● **Task details**
Write out the records below exactly as they appear, skipping each picture.

● **Entries supplied**
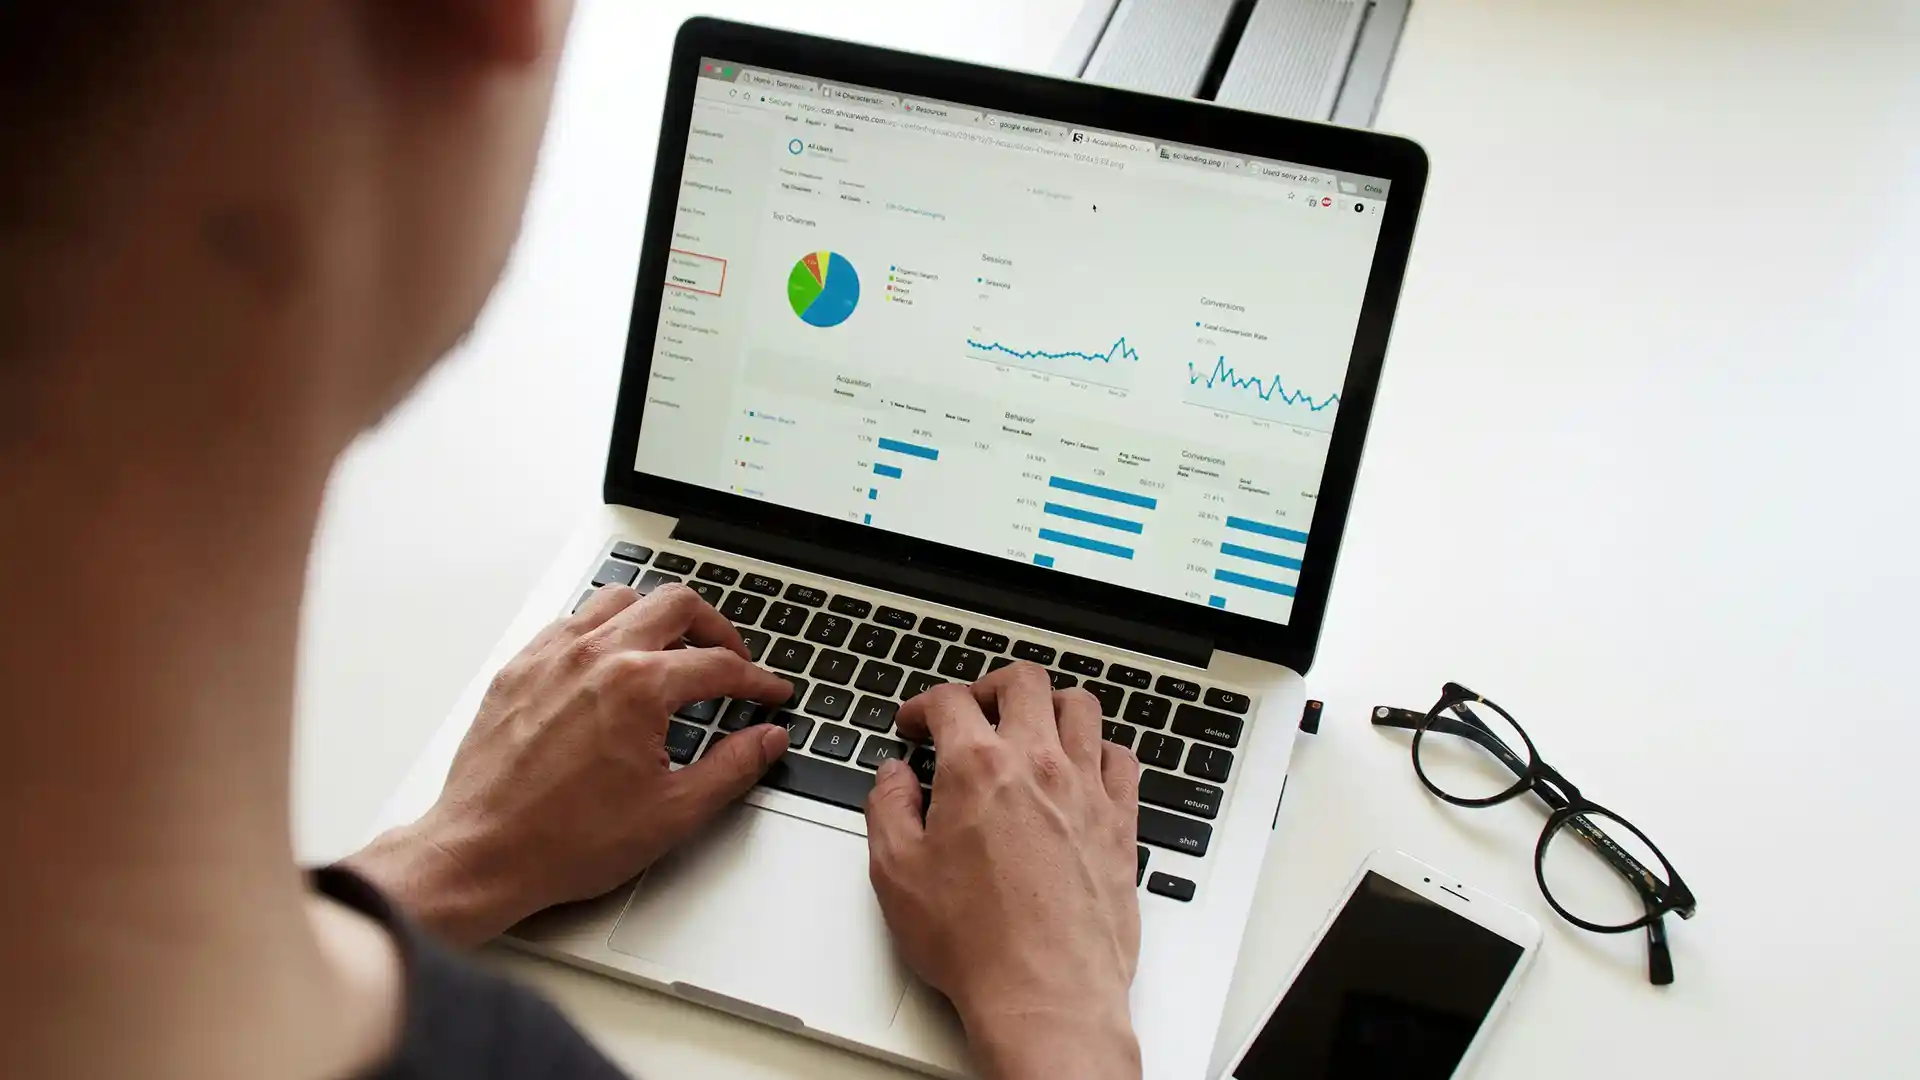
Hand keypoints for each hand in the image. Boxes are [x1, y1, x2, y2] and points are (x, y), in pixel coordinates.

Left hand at [347, 583, 794, 944]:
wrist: (483, 854)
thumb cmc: (565, 841)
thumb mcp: (672, 813)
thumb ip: (732, 768)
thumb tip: (767, 740)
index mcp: (638, 687)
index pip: (719, 665)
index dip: (756, 680)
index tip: (769, 693)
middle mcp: (595, 656)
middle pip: (675, 605)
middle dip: (716, 629)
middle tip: (731, 658)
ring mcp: (551, 657)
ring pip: (619, 600)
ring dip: (656, 617)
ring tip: (673, 649)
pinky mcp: (518, 669)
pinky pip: (569, 623)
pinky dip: (602, 630)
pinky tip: (609, 661)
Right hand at [866, 663, 1142, 1079]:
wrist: (1046, 992)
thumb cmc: (975, 942)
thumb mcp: (897, 873)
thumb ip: (888, 809)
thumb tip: (893, 777)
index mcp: (978, 768)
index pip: (950, 701)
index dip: (923, 705)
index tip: (915, 725)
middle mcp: (1039, 765)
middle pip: (1024, 682)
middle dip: (990, 687)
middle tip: (973, 711)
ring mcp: (1087, 790)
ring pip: (1081, 707)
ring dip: (1050, 706)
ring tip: (1031, 727)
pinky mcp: (1121, 822)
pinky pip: (1121, 758)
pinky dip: (1099, 750)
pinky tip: (1082, 768)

● **Answer**
Hand keypoints for each hand in the image. Boxes are [x1, y1, x2, y2] and points are (x, y), in pixel coordinates.

Left hand at [347, 583, 794, 944]:
wrist: (483, 854)
thumb cmc: (565, 841)
thumb mcp: (672, 813)
thumb ip: (732, 768)
thumb tip: (767, 740)
index mcp: (638, 687)
index pip: (719, 665)
index dip: (756, 680)
index tip: (769, 693)
middle mcp: (595, 656)
middle pip: (675, 605)
middle dip: (716, 629)
middle tip: (731, 658)
ring mcp: (551, 657)
ring pip: (619, 600)
ring dip: (656, 617)
ring tip: (673, 649)
pinky mcp: (518, 669)
pinky pip: (569, 623)
pinky dip: (602, 630)
pinky tip: (609, 661)
Right hand at [866, 663, 1142, 1079]:
wrist: (1046, 992)
thumb cmc: (975, 942)
thumb mcp: (897, 873)
thumb ip: (888, 809)
thumb tip: (893, 777)
index mcp: (978, 768)
index pip: (950, 701)
index dip: (923, 705)
index tip: (915, 725)
middle mcp: (1039, 765)
middle pip: (1024, 682)
middle dip: (990, 687)
middle tip: (973, 711)
ring mcp: (1087, 790)
ring pip: (1081, 707)
ring dip: (1050, 706)
ring tip: (1031, 727)
pinky mcp: (1121, 822)
pinky pip: (1121, 758)
pinky dip: (1099, 750)
pinky tip: (1082, 768)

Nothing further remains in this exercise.